• _Task list_:
**1)** Answer these questions from the case account:
(a) What injury did Maria suffer in the episode that led her to go to the police?
(b) How long did Maria wait before USCIS decided her case?
(c) After how many years will Maria be able to apply for legal permanent residency?
**2)** Decide whether each statement agrees with the case account. Answer yes or no, and quote the words that decide it.
(a) Maria's husband was in the United States legally.
(b) Maria learned about the U-visa from a television program.
(c) The restraining order allowed Maria to work legally.
**3)** List every report, order, application, or statement that the case account says was filed or prepared in Maria's case.
### Provided text
The Processing of her U-Visa because of Husband’s Abuse
Our client “Maria”, a Mexican national, entered the United States across the border without a visa, with her only child at the time to reunite herself with her husband who had arrived a few months earlier in the same manner. During her first few years in the US, her husband (who was also undocumented) severely abused and mistreated her. He used her inability to communicate in English and her undocumented status to his benefit and scared her from seeking the help she needed. Finally, after a particularly violent episode where her husband pushed her and caused her to break her arm, our client filed a police report and a restraining order against her husband. Although the restraining order provided Maria one means of protection within this country, she remained without legal status, and was unable to legally work and provide for her children on her own. Our client felt helpless until she saw a television program during which, Massachusetts immigration Attorney, Desmond P. FitzGerald explained the process of obtaining a U-visa.
Maria, although reluctant to tell her difficult story, decided to contact our office. She met with attorney FitzGerald, who carefully reviewed her case and told her that she could qualify for the U visa, but that it was necessary that the police department agree to certify on her U visa application that she was helpful in the investigation regarding the abuse. Although it was difficult for Maria to relive her experience, we were able to assist our client in creating a strong U-visa application, including a personal statement describing the hardship both she and her children have suffered as a result of the abuse. Maria waited patiently for the processing of her U-visa to go through, and after 9 months, the USCIS made a favorable decision in her case based on the application and documentation prepared by our, Boston immigration law office. Our client was granted U-visa status, and will be able to apply for her legal permanent residency in 3 years.
######
### Supplied data
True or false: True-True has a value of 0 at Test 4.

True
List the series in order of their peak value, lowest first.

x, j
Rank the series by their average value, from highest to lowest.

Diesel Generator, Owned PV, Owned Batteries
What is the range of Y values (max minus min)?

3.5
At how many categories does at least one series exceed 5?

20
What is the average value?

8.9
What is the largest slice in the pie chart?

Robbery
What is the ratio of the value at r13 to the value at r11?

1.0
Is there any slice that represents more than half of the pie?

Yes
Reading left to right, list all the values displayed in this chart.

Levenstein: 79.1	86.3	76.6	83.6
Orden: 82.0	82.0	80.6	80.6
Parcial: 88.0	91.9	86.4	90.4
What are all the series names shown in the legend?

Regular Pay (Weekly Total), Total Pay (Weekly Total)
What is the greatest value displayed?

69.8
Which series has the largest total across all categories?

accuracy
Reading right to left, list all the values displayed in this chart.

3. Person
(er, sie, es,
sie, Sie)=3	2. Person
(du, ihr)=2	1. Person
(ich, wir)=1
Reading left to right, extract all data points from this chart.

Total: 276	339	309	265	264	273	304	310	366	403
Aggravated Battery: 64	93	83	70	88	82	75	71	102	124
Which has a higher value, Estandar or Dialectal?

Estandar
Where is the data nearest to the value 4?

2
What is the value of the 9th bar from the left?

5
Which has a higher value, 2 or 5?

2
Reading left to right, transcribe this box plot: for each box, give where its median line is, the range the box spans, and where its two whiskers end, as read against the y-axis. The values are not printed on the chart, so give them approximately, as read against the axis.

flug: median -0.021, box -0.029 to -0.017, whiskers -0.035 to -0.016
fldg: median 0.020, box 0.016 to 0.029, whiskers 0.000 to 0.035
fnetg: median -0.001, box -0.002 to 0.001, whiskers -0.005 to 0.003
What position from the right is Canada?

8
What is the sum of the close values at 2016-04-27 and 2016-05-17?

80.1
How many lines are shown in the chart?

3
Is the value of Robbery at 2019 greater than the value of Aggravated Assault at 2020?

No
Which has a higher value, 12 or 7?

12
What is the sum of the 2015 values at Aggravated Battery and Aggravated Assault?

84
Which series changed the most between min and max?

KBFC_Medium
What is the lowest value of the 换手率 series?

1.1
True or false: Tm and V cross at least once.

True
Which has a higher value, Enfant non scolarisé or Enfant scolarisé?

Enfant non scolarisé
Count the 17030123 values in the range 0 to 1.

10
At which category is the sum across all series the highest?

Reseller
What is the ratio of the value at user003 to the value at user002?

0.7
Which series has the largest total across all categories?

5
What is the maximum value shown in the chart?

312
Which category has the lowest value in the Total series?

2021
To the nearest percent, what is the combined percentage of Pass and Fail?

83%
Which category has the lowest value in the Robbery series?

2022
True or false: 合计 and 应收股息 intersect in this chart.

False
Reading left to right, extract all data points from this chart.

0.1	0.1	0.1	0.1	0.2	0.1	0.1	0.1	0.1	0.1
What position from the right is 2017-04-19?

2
######
• _Expected responses_:
**1)**
(a) A broken arm.
(b) 9 months.
(c) 3 years.

**2)**
(a) No: "her husband (who was also undocumented)"
(b) Yes: "she saw a television program during which, Massachusetts immigration Attorney, Desmond P. FitzGerald explained the process of obtaining a U-visa"
(c) No: "she remained without legal status, and was unable to legally work and provide for her children on her own"

**3)**
- Police report
- Restraining order
- U-visa application
- Personal statement